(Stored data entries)
+++
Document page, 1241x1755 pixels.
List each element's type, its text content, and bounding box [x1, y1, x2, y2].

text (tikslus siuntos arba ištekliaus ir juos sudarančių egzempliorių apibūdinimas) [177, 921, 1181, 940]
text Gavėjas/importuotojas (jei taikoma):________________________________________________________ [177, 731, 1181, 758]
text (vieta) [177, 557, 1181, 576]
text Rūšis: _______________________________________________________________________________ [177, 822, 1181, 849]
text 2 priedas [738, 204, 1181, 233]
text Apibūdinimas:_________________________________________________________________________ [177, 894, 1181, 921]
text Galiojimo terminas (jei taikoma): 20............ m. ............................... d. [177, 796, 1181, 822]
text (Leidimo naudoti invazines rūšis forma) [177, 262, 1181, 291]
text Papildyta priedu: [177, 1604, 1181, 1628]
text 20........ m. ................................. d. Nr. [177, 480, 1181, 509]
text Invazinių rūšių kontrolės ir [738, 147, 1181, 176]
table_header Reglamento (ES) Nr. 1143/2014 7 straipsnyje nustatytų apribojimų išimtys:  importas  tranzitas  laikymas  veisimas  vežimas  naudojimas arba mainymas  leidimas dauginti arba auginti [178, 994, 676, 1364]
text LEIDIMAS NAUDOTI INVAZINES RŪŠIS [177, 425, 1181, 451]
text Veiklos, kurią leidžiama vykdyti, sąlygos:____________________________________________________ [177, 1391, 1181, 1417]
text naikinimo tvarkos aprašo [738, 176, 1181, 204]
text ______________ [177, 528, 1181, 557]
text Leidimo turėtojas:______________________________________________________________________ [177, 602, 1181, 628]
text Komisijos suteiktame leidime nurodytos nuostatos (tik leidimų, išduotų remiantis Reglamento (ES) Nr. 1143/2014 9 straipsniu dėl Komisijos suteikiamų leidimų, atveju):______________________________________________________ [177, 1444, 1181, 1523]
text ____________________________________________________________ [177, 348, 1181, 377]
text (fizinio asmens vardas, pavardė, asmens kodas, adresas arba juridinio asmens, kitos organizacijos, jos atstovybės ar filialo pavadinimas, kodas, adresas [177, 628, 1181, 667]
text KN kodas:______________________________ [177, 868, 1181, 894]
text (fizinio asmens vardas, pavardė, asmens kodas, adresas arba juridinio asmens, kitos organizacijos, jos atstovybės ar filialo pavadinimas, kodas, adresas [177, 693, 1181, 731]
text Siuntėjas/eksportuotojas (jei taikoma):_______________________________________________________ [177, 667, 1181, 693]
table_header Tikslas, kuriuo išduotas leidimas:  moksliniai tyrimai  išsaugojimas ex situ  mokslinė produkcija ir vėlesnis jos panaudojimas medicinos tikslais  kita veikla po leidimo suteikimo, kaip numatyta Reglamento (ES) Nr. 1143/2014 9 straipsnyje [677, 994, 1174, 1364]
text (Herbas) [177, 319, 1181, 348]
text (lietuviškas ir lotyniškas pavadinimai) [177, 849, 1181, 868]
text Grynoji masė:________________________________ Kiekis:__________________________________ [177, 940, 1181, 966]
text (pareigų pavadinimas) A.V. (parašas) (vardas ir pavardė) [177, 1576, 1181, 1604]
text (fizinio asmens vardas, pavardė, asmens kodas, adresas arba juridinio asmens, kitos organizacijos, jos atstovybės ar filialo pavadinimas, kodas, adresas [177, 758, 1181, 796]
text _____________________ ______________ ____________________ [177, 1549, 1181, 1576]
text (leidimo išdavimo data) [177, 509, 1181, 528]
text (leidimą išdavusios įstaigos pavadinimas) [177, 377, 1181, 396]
+++
What this task involves:
Reproduce every line of the records above verbatim, from the first line to the last.

Solution for this task:
Document page, 1241x1755 pixels.
List each element's type, its text content, and bounding box [x1, y1, x2, y2].

text (tikslus siuntos arba ištekliaus ir juos sudarančių egzempliorių apibūdinimas) [177, 921, 1181, 940]
text Gavėjas/importuotojas (jei taikoma):________________________________________________________ [177, 731, 1181, 758]
text (vieta) [177, 557, 1181, 576]
text Rūšis: _______________________________________________________________________________ [177, 822, 1181, 849]
text 2 priedas [738, 204, 1181, 233]
text Apibūdinimas:_________________________________________________________________________ [177, 894, 1181, 921]
text Galiojimo terminas (jei taikoma): 20............ m. ............................... d. [177, 796, 1181, 822]
text (Leidimo naudoti invazines rūšis forma) [177, 262, 1181, 291]
text Papildyta priedu: [177, 1604, 1181, 1628]
text 20........ m. ................................. d. Nr. [177, 480, 1181, 509]
text Invazinių rūšių kontrolės ir [738, 147, 1181, 176]
table_header Reglamento (ES) Nr. 1143/2014 7 straipsnyje nustatytų apribojimų išimtys:  importas  tranzitas  laikymas  veisimas  vežimas  naudojimas arba mainymas  leidimas dauginti arba auginti [178, 994, 676, 1364]
text LEIDIMAS NAUDOTI INVAZINES RŪŠIS [177, 425, 1181, 451]
text Veiklos, kurią leidžiama vykdyti, sąlygos:____________________________________________________ [177, 1391, 1181, 1417]
text naikinimo tvarkos aprašo [738, 176, 1181, 204]
text ______________ [177, 528, 1181, 557]
text Leidimo turėtojas:______________________________________________________________________ [177, 602, 1181, 628]
text Komisijos suteiktame leidime nurodytos nuostatos (tik leidimų, išduotų remiantis Reglamento (ES) Nr. 1143/2014 9 straipsniu dėl Komisijos suteikiamų leidimų, atveju):______________________________________________________ [177, 1444, 1181, 1523]
text ____________________________________________________________ [177, 348, 1181, 377]
text (fizinio asmens vardas, pavardė, asmens kodas, adresas arba juridinio asmens, kitos organizacijos, jos atstovybės ar filialo pavadinimas, kodas, adresas [177, 628, 1181, 667]
text KN kodas:______________________________ [177, 868, 1181, 894]
text (fizinio asmens vardas, pavardė, asmens kodas, adresas arba juridinio asmens, kitos organizacijos, jos atstovybės ar filialo pavadinimas, kodas, adresas [177, 693, 1181, 731]
text Siuntėjas/eksportuotojas (jei taikoma):_______________________________________________________ [177, 667, 1181, 693]
table_header Tikslas, kuriuo išduotas leidimas:  moksliniai tyrimai  išsaugojimas ex situ  mokslinė produkcija ir vėlesnis jos panaudojimas medicinos tikslais  kita veikla po leidimo suteikimo, kaip numatyta Reglamento (ES) Nr. 1143/2014 9 straipsnyje [677, 994, 1174, 1364]
text (Herbas) [177, 319, 1181, 348]
text (lietuviškas ir lotyniškas pavadinimai) [177, 849, 1181, 868]
text Grynoji masė:________________________________ Kiekis:__________________________________ [177, 940, 1181, 966]
text (pareigų pavadinimas) A.V. (parašas) (vardas ir pavardė) [177, 1576, 1181, 1604]
text (fizinio asmens vardas, pavardė, asmens kodas, adresas arba juridinio asmens, kitos organizacijos, jos atstovybės ar filialo pavadinimas, kodas, adresas [177, 758, 1181, 796]
text _____________________ ______________ ____________________ [177, 1549, 1181, 1576]
text (leidimo išdavimo data) [177, 509, 1181, 528]
text (leidimą išdavusios įstaigos pavadinimas) [177, 377, 1181, 396]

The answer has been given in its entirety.